▶ **Source information**
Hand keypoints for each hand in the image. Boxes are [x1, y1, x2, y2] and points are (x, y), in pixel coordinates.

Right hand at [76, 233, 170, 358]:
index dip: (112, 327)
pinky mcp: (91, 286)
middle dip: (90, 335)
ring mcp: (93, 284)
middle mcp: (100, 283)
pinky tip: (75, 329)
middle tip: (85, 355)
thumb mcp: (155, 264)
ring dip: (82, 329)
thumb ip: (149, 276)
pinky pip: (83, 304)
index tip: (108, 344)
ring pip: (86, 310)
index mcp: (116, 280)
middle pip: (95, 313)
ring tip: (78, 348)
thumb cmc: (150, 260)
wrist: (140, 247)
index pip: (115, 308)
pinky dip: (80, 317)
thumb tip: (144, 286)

▶ **Exercise objective**
Without altering a single word, write out the whole listing.

▶ **Solution**
Hand keypoints for each hand in the image. Boxes are [x1, y1, x2, y2] and points are (x, y), in pixel coordinates.

Right hand at [76, 233, 170, 358]:
index dip: (112, 327)
pinky mcp: (91, 286)
middle dip: (90, 335)
ring mcp: (93, 284)
middle mcp: (100, 283)
pinky tip: (75, 329)
middle tip: (85, 355)
thumb mcp: (155, 264)
ring dip: (82, 329)
thumb ip: (149, 276)
pinky pip: (83, 304)
index tip: (108, 344)
ring pip: (86, 310)
index mcp: (116, 280)
middle pip: (95, 313)
ring tip: (78, 348)
thumb cmc: (150, 260)
wrist: (140, 247)
index pip: (115, 308)
pinky dip: (80, 317)
thumb tip: (144, 286)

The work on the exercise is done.